Mustafa Kemal (11.00)
– Reşat Bey’i istiyorum.
– Komutanım Reşat Bey size bir mesaj bırakarak intihar etti. Okuyorum, komutanım.
– Yarım saat zarfında bu tepeyi almak için söz verdiğim halde sözümü yapamamış olduğumdan dolayı yaşayamam komutanım.
Mustafa Kemal’in gözlerinden yaşlar boşanır:
– Allah rahmet eylesin, Reşat Bey büyük bir vatanseverdir.
11.45 Başkomutanın telefonu çalar:
– Çiğiltepe alınmıştır komutanım. Yüzlerce ölüsünü bırakan düşman Sincanlı Ovası’na doğru kaçmaktadır, arz ederim”.
İlgili resmi kayıt burada biter.
***
İşte o şehit komutan için Atatürk gözyaşlarına engel olamaz. Atamızı ağlatan o büyük komutana ahde vefayı bile gösteremeyen Milli Eğitim Bakanımıza sorayım; şehitlerimize böyle mi sahip çıkacağız ?
Çok üzgünüm.
Şehit Albay Reşat Çiğiltepe’nin adı Ankara / Mamak ilçesindeki ortaokuldan silindi.
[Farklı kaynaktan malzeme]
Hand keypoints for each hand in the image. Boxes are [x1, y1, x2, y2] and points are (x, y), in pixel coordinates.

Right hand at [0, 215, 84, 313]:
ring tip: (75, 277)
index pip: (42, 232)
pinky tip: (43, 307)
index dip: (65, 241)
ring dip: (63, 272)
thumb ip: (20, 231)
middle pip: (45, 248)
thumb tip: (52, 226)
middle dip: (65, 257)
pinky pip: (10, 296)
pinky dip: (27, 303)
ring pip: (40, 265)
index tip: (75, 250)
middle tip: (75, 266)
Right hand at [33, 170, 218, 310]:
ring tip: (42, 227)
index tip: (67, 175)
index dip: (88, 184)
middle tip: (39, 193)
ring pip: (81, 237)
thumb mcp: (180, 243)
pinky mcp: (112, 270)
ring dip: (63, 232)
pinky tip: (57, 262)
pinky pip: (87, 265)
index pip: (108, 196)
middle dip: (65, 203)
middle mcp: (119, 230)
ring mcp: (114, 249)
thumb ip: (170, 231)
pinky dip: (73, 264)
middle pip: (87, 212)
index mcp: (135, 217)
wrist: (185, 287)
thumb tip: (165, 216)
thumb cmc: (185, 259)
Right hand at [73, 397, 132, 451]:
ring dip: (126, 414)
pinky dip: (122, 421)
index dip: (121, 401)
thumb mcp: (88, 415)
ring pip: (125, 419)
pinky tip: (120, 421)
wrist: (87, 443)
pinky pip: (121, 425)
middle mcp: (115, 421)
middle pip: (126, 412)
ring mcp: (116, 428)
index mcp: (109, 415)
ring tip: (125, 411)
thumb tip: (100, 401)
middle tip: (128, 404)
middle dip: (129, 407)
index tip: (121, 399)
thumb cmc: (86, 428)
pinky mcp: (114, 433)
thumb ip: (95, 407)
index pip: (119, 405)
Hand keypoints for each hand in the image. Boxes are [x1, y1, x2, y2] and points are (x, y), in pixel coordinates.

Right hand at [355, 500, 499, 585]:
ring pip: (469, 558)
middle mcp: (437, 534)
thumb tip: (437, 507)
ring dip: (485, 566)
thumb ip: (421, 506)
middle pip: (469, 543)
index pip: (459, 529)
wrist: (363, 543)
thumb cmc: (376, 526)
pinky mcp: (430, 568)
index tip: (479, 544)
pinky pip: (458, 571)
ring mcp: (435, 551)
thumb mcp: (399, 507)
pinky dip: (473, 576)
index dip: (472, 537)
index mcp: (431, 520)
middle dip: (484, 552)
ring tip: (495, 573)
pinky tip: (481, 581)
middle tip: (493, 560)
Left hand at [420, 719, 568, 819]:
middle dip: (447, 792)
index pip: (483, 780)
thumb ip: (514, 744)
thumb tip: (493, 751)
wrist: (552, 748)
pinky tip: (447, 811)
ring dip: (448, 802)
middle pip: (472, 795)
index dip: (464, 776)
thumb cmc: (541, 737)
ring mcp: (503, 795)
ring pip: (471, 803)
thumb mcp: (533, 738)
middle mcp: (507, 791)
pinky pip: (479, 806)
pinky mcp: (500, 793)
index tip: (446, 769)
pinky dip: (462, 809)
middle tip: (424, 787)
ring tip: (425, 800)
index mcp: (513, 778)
Okula , Milli Eğitim Vakfı’na bağışta bulunan Turhan Polat’ın adı verildi.
Sayın Milli Eğitim Bakanı Ziya Selçuk , bu yaşadığımız vefasızlık sizin bakanlığınız döneminde oldu !.
Buraya not edelim!.
***
Türkiye Cumhuriyeti yeni kurulmuştur. Yoksulluk ve cehaletle savaş çetin geçmektedir. Anadolu kadını ve erkeğiyle özveriyle direnip kurulan Türkiye Cumhuriyeti’ne sımsıkı sarılmıştır. Padişahın kulluğundan çıkıp , birey olmanın huzurunu yaşamaktadır.
Cumhuriyet kimsesizlerin kimsesi olmak için var gücüyle çalışmaktadır.
Osmanlının borçlarını üstlenen savaş yorgunu genç cumhuriyetin kurucuları bile o yoksulluğu yaşamaktadır.
Adam kayırmaca yoktur !.
Türkiye Cumhuriyeti’nin kurucu meclisinin milletvekilleri bile geçim sıkıntısı çekmektedir.
***
Dönemin Maliye bakanı Atatürk’ün huzuruna özel olarak gider.
” Milletvekillerimizin durumu iyi değildir. Geçinmekte çok zorlanıyorlar. Maaşlarını artırmak lazımdır efendim” der.
Atatürk yanıtlar.
“- Peki anladım , ama öğretmen maaşlarını sakın geçmesin ”
İşte bu nedenle ” dünya henüz Atatürk’ün düşünce düzeyine erişememiştir”
Anladınız mı ?
Şimdiki Milli Eğitim Bakanı Ziya Selçuk bey.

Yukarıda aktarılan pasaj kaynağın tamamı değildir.